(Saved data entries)
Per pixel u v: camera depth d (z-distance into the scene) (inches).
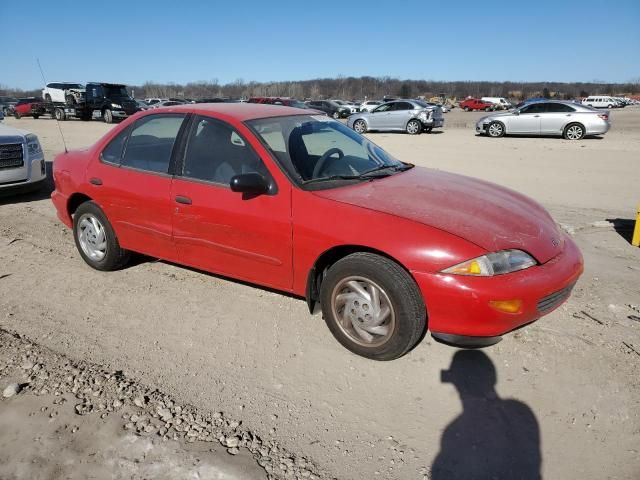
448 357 131.3
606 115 721.6
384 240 120.8
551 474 95.8
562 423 108.7
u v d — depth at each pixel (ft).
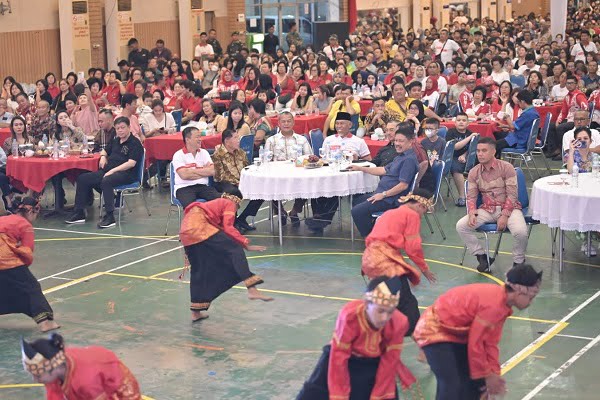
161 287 37.83
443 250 42.19
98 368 19.54
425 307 34.19
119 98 77.66
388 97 71.31
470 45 104.01
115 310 35.14
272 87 75.36
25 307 32.81
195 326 33.17
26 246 32.48
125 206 53.16
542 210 37.76
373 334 20.59
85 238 46.14
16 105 71.87
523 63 88.74
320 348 30.71
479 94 62.85
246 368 29.17
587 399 26.18
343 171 43.42
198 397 27.12
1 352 31.22
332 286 37.22
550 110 65.77
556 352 29.71
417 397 26.68
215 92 79.15
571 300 34.73
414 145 41.78
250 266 40.22
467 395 22.56
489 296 21.83
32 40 93.25
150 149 56.59
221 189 45.83
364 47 102.22
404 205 28.84
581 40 100.32
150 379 28.50
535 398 26.37
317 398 21.85
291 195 42.75
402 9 153.48
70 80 77.20
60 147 52.47
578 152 42.91
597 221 36.42
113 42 100.99
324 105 67.72
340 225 46.75
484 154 37.88
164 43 110.22
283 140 47.65
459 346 22.41
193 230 32.83
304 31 131.44
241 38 121.90
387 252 28.22
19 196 52.60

__PROBLEM STATEMENT__. Omit the pictures; print the records above exactly.

__EXERCISE RESPONSE__.
Per pixel u v: camera depth d (z-distance into the scene) (inches).
448 357 131.3
606 115 721.6
384 240 120.8
551 474 95.8
562 423 108.7
u v d — depth at each pixel (ft).
161 287 37.83
443 250 42.19
98 368 19.54
425 307 34.19
119 98 77.66
388 97 71.31
470 45 104.01
115 310 35.14
272 87 75.36
25 307 32.81
195 326 33.17
26 246 32.48
125 206 53.16
542 210 37.76
373 334 20.59
85 238 46.14
16 105 71.87
523 63 88.74
320 348 30.71
479 94 62.85
246 368 29.17
587 399 26.18
343 171 43.42
198 397 27.12
1 352 31.22
332 286 37.22
550 110 65.77
556 352 29.71
417 397 26.68
215 92 79.15
571 300 34.73
414 145 41.78
250 266 40.22
467 395 22.56
489 296 21.83
32 40 93.25
150 149 56.59
221 189 45.83
364 47 102.22
404 205 28.84
581 40 100.32
150 379 28.50
535 398 26.37
317 398 21.85
291 195 42.75
402 9 153.48
70 80 77.20
60 147 52.47
578 152 42.91
597 221 36.42
113 42 100.99
324 105 67.72
340 225 46.75
484 154 37.88
164 43 110.22
283 140 47.65
459 346 22.41
193 230 32.83
304 31 131.44
241 38 121.90
387 252 28.22
19 196 52.60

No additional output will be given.